NATAP
Reports |
Highlights
from |
May
20-23, 2001
Atlanta, Georgia |
Hepatic Iron Accumulation Is An Independent Risk Factor For The Development Of Hepatocellular Carcinoma After Interferon Therapy In Patients With Chronic Hepatitis C
Namiki Izumi, Yasuhiro Asahina, Masakatsu Uchihara, Noguchi Osamu, Nobuhiko Kanazawa, Jun Itakura, Shozo Miyake, Takahiro Sakai, Musashino Red-Cross Hosp, Tokyo Japan
Note: Iron levels can be measured in blood. However, dietary restrictions on the amount of red meat intake are controversial. There is concern among patients that eating red meat can raise iron stores in liver and cause harm. But, there is little evidence this is true. If a person has decompensated cirrhosis and encepholopathy, limiting protein intake is generally recommended. In other circumstances, hepatitis treating physicians do not in general recommend eliminating red meat from diet in HCV-infected patients. But, drawing blood to test iron levels can be done. As there may be individual circumstances in which diet changes may be appropriate. See "Diet & Hepatitis C" article written for NATAP by Jocelyn Rodriguez, MPH, RD, CDN.

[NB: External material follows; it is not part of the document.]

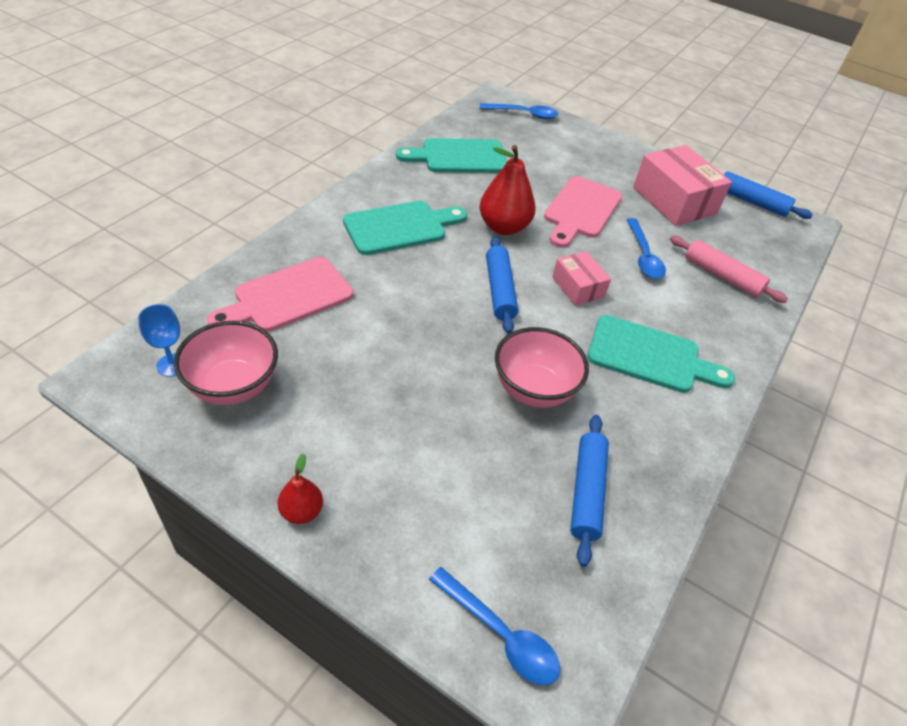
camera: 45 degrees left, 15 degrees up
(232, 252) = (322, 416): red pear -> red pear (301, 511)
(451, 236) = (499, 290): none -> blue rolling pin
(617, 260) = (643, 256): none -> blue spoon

Hepatocellular carcinoma (HCC) is a life-threatening complication in patients with chronic hepatitis C, even after interferon (IFN) therapy. Hepatic iron has been shown to be associated with an decreased efficacy of IFN therapy, the relationship between hepatic iron accumulation and the development of HCC has not been adequately examined. We carried out a cohort study whether hepatic iron accumulation is an independent risk for the development of HCC in patients with hepatitis C treated with high dose of IFN.178 patients with chronic hepatitis C without cirrhosis were included in the present study. Hepatic iron content was measured by atomic absorption spectroscopy after homogenization of the biopsied materials before initiating IFN therapy. All patients were treated with a total doses of IFN-alfa exceeding 480 MU and their clinical course was greater than three years after IFN therapy. Twelve risk factors including gender, age, plasma HCV-RNA level, genotype of HCV, total dose of administered IFN, ALT and platelet count before IFN therapy, history of drinking alcohol more than 80 g per day, fibrosis and activity score of the liver, virological outcome of IFN therapy and hepatic iron content were evaluated for HCC. HCC developed in 14 of 178 patients studied. Univariate Kalpan-Meier method and Logrank test revealed that HCC-free survival was greater in the patients with low hepatic iron content less than 457 microêg/g liver (the mean of this cohort of patients), mild to moderate fibrosis of the liver then with severe fibrosis, age less than 54 years (the mean of this cohort of patients), and virological sustained responder to IFN therapy than with non-responder. Stepwise Cox regression analysis revealed that hepatic iron content, the fibrosis of the liver, and age greater than 55 years, were independent risk factors for the development of HCC in these patients. In conclusion, hepatic iron content is an independent risk for the development of HCC in chronic hepatitis C infection, even in the context of IFN therapy. Aggressive phlebotomy should be considered as a preventative measure in patients with chronic HCV infection who do not respond to IFN therapy and show elevated hepatic iron stores.